Degen, D, Feng Y, Zhang Y, Ebright KY, Ebright YW, Gigliotti M, Vahedian-Movahed H, Mandal S, Talaue M, Connell N, Arnold E, Fenical W, Ebright RH.  2014.  

Journal:

eLife

Volume Number:

3

Pages:

e02451

Abstract:

We report that bacterial RNA polymerase (RNAP) is the functional cellular target of the depsipeptide antibiotic salinamide A (Sal), and we report that Sal inhibits RNAP through a novel binding site and mechanism.

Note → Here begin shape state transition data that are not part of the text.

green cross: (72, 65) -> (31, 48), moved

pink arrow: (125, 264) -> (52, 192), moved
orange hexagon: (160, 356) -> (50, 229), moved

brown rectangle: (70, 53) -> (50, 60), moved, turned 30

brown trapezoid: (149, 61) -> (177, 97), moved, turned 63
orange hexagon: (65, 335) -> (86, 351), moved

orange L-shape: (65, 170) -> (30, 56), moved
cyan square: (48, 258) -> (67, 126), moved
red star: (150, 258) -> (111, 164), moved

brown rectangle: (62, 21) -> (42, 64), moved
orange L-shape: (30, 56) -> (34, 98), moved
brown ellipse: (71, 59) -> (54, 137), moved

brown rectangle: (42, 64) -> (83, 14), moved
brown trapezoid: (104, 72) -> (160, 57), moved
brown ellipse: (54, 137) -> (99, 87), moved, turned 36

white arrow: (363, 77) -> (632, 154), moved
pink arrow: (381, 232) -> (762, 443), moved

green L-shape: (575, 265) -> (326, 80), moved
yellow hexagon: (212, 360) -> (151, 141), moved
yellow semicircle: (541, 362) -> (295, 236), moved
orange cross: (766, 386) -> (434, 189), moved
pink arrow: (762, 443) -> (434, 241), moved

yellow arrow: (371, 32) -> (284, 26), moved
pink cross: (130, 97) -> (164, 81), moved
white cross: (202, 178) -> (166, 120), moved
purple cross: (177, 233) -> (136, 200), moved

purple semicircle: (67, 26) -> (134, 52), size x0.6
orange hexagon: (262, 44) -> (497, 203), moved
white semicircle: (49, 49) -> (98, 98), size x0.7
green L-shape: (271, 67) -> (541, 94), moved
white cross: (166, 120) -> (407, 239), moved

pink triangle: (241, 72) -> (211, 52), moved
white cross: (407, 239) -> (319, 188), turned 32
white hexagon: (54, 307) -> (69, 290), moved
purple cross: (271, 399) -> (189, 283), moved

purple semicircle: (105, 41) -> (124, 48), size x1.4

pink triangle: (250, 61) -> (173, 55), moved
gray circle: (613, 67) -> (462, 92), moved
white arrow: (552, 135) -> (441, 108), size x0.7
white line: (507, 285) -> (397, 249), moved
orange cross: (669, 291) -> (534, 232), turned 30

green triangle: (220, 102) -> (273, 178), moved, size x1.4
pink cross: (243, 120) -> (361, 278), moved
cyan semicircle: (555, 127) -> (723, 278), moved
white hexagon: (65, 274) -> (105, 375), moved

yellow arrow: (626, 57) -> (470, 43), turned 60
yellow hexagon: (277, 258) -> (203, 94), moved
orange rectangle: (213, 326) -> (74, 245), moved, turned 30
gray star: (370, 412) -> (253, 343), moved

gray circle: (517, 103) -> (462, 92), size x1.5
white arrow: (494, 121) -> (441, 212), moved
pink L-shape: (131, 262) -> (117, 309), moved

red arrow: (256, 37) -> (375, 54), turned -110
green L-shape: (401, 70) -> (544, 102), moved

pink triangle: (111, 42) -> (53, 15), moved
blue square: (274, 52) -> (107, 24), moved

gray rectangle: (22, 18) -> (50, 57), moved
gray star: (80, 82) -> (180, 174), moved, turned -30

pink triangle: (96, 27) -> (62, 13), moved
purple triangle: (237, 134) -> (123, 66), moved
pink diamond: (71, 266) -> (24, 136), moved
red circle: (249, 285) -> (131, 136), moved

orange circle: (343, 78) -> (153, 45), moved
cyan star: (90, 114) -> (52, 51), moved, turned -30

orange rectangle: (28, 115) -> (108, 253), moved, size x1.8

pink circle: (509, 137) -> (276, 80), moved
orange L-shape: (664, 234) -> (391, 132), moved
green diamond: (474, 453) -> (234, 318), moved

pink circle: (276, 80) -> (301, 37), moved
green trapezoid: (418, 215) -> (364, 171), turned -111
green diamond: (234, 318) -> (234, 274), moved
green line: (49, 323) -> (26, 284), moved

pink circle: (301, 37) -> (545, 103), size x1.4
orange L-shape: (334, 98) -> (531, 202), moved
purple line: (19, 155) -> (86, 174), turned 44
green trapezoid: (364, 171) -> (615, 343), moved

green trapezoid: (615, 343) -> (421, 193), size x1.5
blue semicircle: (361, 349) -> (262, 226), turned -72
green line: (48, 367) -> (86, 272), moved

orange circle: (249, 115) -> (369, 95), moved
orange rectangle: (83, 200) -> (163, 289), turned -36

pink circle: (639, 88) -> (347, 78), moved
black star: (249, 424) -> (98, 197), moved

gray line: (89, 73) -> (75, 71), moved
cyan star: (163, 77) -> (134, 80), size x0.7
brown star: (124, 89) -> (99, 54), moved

We show that Sal inhibits RNA synthesis in cells and that mutations that confer Sal-resistance map to RNAP genes. We show that Sal interacts with the RNAP active-center 'bridge-helix cap,' comprising the 'bridge-helix N-terminal hinge,' 'F-loop,' and 'link region.' We show that Sal inhibits nucleotide addition in transcription initiation and elongation. We present a crystal structure that defines interactions between Sal and RNAP and effects of Sal on RNAP conformation. We propose that Sal functions by binding to the RNAP bridge-helix cap and preventing conformational changes of the bridge-helix N-terminal hinge necessary for nucleotide addition. The results provide a target for antibacterial drug discovery and a reagent to probe conformation and function of the bridge-helix N-terminal hinge.

Citation:
Degen, D, Feng Y, Zhang Y, Ebright KY, Ebright YW, Gigliotti M, Vahedian-Movahed H, Mandal S, Talaue M, Connell N et al..  2014.  Transcription inhibition by the depsipeptide antibiotic salinamide A.. eLife. 3:e02451.